MSU Press has also published one of the most important history books this year, “Tempting All the Gods: Joseph P. Kennedy Ambassador to Britain,” by MSU History Professor Emeritus Jane Karoline Vieth, who spent more than 40 years researching and writing this detailed study of Kennedy as ambassador to the Court of St. James from 1938 to 1940. The book provides tremendous insight into the highs and the lows of his stint as ambassador before being recalled for being soft on Adolf Hitler and Germany’s rise to power and World War II.

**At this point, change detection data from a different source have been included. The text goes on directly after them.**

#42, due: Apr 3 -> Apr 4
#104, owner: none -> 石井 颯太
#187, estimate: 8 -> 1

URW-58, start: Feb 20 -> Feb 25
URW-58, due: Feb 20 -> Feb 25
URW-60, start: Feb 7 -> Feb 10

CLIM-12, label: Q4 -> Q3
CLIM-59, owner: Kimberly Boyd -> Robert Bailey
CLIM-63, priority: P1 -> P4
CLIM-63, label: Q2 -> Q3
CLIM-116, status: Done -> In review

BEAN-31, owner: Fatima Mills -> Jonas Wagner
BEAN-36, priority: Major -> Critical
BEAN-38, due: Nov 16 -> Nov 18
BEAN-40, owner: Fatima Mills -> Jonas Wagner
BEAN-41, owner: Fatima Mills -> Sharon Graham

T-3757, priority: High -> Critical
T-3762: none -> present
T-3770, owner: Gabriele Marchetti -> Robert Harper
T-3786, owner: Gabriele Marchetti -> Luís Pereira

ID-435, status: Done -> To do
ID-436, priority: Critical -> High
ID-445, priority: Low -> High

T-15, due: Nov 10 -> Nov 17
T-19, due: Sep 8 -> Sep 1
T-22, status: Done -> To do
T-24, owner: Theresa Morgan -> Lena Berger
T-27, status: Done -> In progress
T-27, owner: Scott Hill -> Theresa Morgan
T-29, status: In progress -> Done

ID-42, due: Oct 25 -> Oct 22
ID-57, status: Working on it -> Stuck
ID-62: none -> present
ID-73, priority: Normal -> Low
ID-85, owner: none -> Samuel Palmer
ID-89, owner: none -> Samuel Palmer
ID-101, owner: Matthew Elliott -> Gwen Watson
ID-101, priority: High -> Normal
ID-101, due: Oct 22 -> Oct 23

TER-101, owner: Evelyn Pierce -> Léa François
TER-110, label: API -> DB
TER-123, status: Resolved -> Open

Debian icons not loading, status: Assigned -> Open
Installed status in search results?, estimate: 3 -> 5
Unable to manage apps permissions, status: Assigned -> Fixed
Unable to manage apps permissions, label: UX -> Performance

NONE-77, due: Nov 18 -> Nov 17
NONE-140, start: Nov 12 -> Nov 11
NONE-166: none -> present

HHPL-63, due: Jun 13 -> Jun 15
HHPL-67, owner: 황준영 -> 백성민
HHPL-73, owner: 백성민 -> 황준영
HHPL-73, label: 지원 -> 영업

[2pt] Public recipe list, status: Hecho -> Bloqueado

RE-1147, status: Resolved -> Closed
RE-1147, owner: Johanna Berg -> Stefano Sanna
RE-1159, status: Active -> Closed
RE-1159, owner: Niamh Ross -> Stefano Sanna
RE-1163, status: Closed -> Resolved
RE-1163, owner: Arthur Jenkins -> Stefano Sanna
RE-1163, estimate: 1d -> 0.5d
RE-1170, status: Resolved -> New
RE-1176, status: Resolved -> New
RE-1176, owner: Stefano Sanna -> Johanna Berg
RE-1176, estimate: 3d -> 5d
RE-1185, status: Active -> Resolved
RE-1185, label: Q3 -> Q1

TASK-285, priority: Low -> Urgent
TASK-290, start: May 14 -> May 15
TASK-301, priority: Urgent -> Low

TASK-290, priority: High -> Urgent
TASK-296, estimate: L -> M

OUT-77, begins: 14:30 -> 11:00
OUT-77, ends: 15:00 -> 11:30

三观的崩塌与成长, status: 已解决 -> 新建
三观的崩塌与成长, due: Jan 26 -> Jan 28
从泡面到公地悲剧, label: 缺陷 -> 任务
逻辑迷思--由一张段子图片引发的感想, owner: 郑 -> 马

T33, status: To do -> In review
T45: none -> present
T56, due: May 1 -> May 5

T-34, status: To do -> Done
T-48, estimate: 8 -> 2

Readers will delight in the stories of the Kennedy family as they relocate to England with great hope, but overnights with queen and king of England soon turn to diplomatic bungling. The book is also an interesting look at the senior Kennedy’s relationship with President Franklin Roosevelt, Neville Chamberlain and Winston Churchill. I laughed out loud, and so will you, when I read the passage about Roosevelt asking Kennedy to “drop his pants.”  

“Tempting All the Gods” provides great insight into not only the years leading up to World War II, but also all the travails the Kennedy family faced.

Finally, another important poetry book is “Schema Geometrica: Poems,” by Lansing’s first poet laureate, Dennis Hinrichsen. It is the author’s ninth full-length collection of poetry. In addition to poetry, the book is illustrated by Marnie Galloway, a Chicago cartoonist, and Lansing’s own Julian Van Dyke, who is a muralist and children’s author.